“Primeiro foi necessário civilizar o homem em relação ao próprio homem. Agora é necessário civilizar o homem em relação à natureza e aos animais.” Essa frase do escritor francês Victor Hugo (1802-1855), dita lá no século XIX, revela que os princípios do veganismo — a filosofia de vida que busca excluir todas as formas de exploração e crueldade com animais para alimentação e outros produtos do cotidiano — vêm lá de trás. À mesa, a onda chegou há alguns anos com pompa e circunstância, na forma de hambúrgueres sem carne e snacks sem conservantes. A novidade, agora, é a explosão de um outro setor, o da beleza. Até 2025 a indústria global de cosméticos veganos terá crescimento de 25% ao ano, chegando a um faturamento de 20,8 bilhões de dólares. A taxa de expansão é 10% maior do que a do mercado convencional, segundo dados do instituto de pesquisa americano Grand View Research. É fenômeno atrelado aos interesses das novas gerações. A Z, sobretudo, dos que nasceram no fim dos anos 1990 e são agora jovens adultos, topa pagar a mais por produtos que não firam a natureza.
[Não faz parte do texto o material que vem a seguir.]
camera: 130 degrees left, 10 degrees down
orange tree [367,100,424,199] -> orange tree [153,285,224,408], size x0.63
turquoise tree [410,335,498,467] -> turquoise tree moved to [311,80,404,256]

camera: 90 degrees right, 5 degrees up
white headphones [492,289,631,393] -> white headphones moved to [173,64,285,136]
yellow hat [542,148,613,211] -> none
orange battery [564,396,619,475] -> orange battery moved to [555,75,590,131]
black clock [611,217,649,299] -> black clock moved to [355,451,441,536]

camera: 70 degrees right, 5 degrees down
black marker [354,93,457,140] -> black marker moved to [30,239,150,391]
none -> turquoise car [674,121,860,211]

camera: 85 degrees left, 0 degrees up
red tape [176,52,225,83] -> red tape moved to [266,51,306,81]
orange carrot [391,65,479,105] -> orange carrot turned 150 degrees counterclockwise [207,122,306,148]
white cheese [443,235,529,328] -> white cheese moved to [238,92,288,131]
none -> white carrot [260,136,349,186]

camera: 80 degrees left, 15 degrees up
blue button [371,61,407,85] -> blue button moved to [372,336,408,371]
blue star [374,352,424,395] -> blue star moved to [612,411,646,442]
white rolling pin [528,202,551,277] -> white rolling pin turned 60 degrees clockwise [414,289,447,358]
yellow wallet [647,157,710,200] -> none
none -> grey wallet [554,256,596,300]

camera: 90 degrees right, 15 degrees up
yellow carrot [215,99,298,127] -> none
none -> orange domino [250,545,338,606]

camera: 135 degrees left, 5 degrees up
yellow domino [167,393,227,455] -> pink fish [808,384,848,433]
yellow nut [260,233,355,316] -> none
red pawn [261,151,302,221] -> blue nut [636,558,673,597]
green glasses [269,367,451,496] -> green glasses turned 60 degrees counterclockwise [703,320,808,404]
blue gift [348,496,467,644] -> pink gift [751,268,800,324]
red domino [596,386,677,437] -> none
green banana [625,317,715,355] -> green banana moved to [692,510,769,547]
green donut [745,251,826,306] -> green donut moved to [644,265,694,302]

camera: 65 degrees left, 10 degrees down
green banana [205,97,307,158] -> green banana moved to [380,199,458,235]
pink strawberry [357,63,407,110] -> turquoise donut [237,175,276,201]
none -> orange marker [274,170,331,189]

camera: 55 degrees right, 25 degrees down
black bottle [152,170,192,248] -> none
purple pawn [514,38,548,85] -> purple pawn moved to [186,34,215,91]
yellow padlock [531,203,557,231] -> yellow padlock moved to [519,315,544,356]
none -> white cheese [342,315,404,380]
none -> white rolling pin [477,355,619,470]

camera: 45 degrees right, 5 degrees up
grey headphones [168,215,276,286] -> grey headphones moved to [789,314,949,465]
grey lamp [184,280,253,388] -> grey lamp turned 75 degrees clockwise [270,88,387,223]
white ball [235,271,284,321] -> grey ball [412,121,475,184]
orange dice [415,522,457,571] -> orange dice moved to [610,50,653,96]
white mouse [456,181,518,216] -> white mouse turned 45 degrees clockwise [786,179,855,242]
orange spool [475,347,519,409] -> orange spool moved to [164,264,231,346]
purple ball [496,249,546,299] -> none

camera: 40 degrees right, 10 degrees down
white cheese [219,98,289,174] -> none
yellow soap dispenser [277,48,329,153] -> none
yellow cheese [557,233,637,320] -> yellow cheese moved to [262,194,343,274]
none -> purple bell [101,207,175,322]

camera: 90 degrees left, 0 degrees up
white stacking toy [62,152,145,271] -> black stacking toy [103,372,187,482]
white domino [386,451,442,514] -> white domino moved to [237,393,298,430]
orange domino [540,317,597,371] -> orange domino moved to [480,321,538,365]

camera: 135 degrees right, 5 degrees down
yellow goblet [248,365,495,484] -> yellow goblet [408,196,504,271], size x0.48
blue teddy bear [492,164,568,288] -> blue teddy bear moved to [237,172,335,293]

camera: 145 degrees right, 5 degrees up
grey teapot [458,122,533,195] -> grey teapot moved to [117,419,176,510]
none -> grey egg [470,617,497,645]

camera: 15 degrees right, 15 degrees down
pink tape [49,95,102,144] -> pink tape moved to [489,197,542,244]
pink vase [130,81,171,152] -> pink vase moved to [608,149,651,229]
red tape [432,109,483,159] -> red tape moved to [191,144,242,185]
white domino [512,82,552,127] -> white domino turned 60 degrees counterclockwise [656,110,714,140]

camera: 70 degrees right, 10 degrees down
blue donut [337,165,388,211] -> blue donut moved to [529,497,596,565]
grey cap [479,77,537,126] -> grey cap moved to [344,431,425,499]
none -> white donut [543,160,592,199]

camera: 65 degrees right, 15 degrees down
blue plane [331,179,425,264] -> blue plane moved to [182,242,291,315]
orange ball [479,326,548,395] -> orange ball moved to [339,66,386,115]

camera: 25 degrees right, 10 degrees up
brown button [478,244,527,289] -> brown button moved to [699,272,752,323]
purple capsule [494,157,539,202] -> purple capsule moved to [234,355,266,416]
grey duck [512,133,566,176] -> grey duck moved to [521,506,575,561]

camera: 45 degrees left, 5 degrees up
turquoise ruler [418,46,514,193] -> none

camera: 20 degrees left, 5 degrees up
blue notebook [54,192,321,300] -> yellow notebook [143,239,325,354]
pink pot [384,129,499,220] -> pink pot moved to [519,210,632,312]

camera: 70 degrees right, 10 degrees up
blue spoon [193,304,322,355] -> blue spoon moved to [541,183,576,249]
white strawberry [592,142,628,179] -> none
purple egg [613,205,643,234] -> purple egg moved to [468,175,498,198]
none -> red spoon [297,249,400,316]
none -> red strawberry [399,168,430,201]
Nesse caminho, empresas veteranas e reputadas começam a voltar seus olhos para a janela aberta — porque querem lucro, sem dúvida, mas também porque precisam estar de mãos dadas com o bom senso. Em 2018, a L’Oréal anunciou a compra da Logocos, um dos principais fabricantes alemães de cosméticos do bem. Foi o marco inicial de um movimento muito interessante. No Brasil, há companhias que crescem e aparecem com a pegada. Marcas pouco conhecidas começam a desafiar outras já estabelecidas. A Simple Organic oferece cosméticos “orgânicos, veganos, naturais e cruelty-free”, reconhecidos pela Peta, a entidade internacional que briga contra a manufatura atrelada à crueldade animal. A Noviole trabalha com fórmulas desenvolvidas por dermatologistas. A B.O.B (Bars over Bottles) é muito procurada.
Há, porém, dores do crescimento que não podem ser negligenciadas. As grifes são sérias, respeitam as regras, mas muitas usam produtos — como conservantes e corantes (veja no quadro) — que não as autorizaria, ao pé da letra, a exibir com orgulho o rótulo de 100% naturais. “Qualquer produto precisa ter conservantes ou se degrada, ainda mais extraídos de plantas”, diz Edileia Bagatin, professora da Unifesp e coordenador do Departamento de Cosmiatria da Sociedade Brasileira de Dermatologia, (SBD). “Além disso, há fragrâncias e cores que são químicas. É falsa a ideia de serem 100% naturais.” A imprecisão nas formulações, insista-se, não significa risco à saúde. “Mas não é porque é vegano que é seguro”, afirma Renato Hikawa, médico coordenador do Ambulatório de Dermatite de Contato da Unifesp. “Veneno de cobra também é natural”, compara. Atentas, as empresas intuem que sustentariam críticas por vender gato por lebre (embora a grande maioria não faça isso), mas precisam a todo custo evitar problemas. “O que nos preocupa, acima de tudo, é a saúde dos consumidores”, diz Patrícia Lima, CEO da Simple Organic. “É o conjunto de ativos que vai dar resultado”, ecoa Carine Dal Pizzol, gerente de pesquisa e desenvolvimento da Sallve.
Para além da postura em relação às demandas da sociedade — ser vegano ou não ser, eis a questão —, uma pergunta não quer calar: são eficazes? Esses produtos não alcançam camadas mais profundas da pele como os tradicionais, munidos de tecnologias avançadas e anos de estudos científicos. Entende-se, porque levantamentos clínicos robustos custam caro, embora as companhias digam ter interesse em exibir relatórios consistentes para eliminar as sombras. “O que mais queremos é comprovar eficácia, de modo a afastar os receios em torno da beleza limpa”, insiste Patrícia Lima, da Simple Organic. É preocupação louvável — convém, portanto, como em tudo na civilização, não manter uma postura politicamente correta apenas porque pega bem em sociedade. Nem todo verde — ou vegano — é o que parece ser.